- **WORK ORDER**: Only the lines holding the word "knee" are wanted; copy each of them from the listing.

- **SOURCE DATA**:

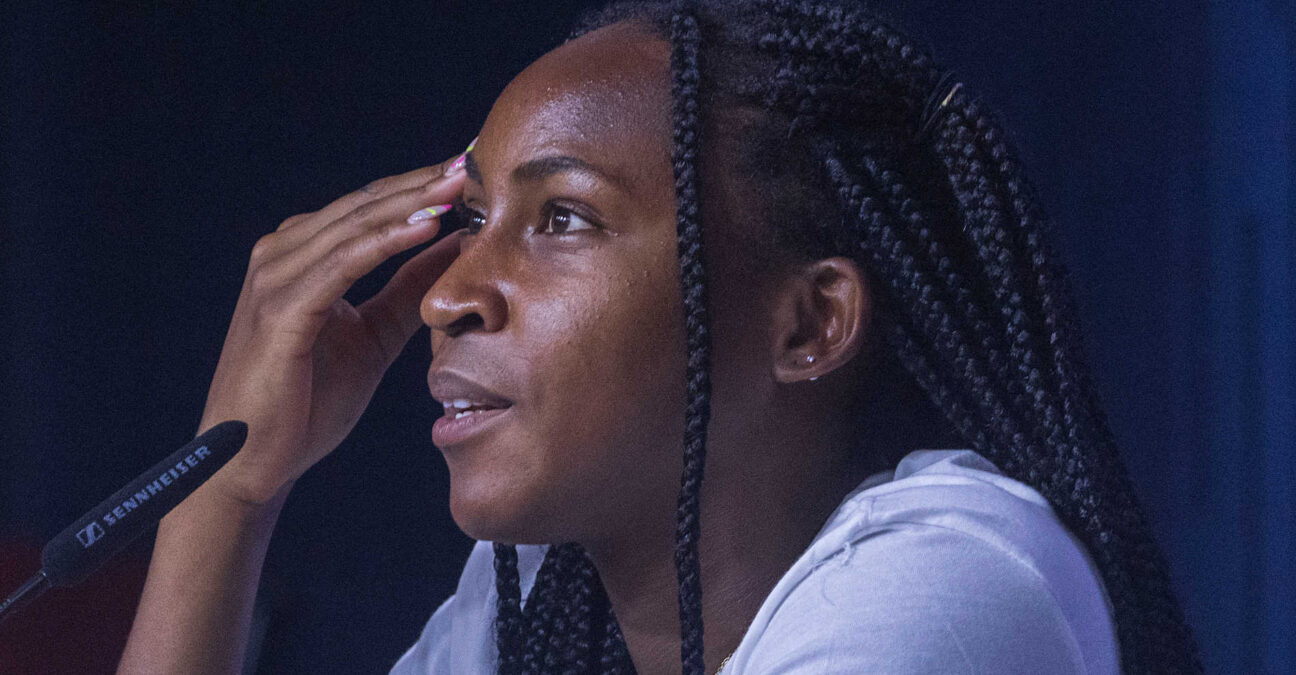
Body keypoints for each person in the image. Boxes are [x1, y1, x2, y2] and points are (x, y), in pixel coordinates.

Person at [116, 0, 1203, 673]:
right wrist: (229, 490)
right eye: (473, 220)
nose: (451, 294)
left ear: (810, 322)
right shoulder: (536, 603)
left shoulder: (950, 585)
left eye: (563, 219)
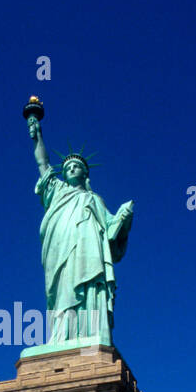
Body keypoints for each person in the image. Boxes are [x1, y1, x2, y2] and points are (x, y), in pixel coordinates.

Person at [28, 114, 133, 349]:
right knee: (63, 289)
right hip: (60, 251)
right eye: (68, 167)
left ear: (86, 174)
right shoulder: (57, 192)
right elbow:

--

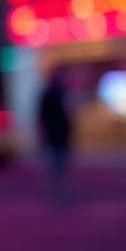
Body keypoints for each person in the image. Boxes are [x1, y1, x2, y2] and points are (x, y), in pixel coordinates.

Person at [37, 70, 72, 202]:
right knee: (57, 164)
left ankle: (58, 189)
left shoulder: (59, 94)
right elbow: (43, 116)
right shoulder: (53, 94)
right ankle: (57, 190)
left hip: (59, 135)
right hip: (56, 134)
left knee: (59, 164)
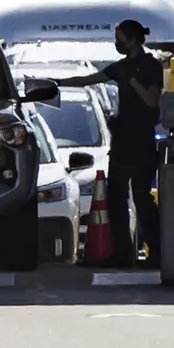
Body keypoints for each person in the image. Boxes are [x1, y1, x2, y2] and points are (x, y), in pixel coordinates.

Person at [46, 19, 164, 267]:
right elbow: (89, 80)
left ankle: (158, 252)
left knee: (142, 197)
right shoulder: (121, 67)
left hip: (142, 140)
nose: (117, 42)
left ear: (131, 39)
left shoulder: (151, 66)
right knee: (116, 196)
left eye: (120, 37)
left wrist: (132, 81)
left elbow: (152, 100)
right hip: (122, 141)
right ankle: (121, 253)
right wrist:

---

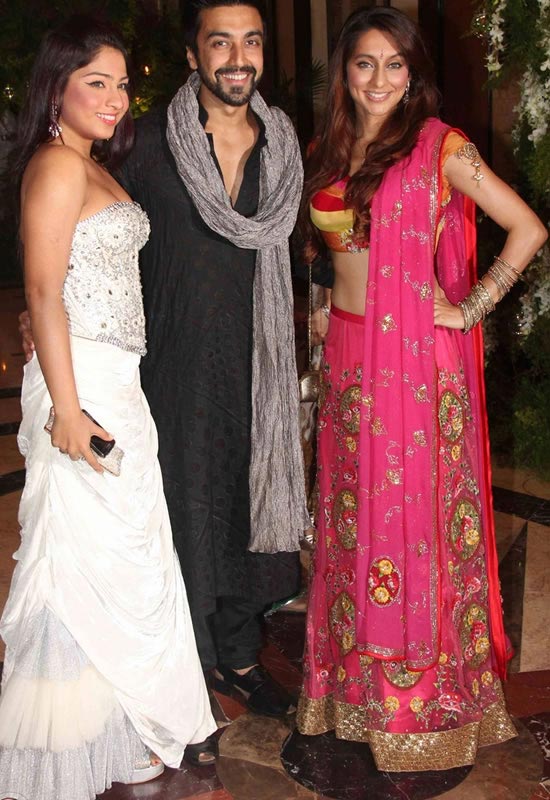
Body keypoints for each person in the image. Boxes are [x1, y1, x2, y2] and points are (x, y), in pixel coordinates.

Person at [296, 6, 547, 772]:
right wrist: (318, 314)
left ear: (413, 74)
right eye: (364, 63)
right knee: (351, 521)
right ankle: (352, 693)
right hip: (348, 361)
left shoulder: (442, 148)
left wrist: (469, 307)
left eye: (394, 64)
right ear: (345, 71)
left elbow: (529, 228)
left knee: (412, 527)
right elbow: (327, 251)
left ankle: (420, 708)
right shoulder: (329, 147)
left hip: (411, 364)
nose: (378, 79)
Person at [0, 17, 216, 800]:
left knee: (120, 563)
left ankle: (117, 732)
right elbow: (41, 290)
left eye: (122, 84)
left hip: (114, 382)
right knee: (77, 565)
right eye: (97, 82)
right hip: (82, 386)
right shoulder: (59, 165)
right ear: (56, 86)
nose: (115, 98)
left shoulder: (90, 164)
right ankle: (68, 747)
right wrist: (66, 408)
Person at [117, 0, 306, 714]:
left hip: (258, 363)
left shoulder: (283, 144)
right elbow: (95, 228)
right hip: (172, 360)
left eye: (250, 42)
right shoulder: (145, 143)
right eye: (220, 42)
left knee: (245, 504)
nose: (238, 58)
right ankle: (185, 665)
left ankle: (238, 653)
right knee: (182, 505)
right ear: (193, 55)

- **RESPONSE TO THE EXERCISE**:
right knee: (63, 289)
right knee: (57, 164)
left knee: (59, 164)
left knee: (142, 197)
right knee: (116, 196)
right knee: (351, 521)
left knee: (412, 527)
left knee: (120, 563)
right knee: (77, 565)
left knee: (245, 504)
right knee: (182, 505)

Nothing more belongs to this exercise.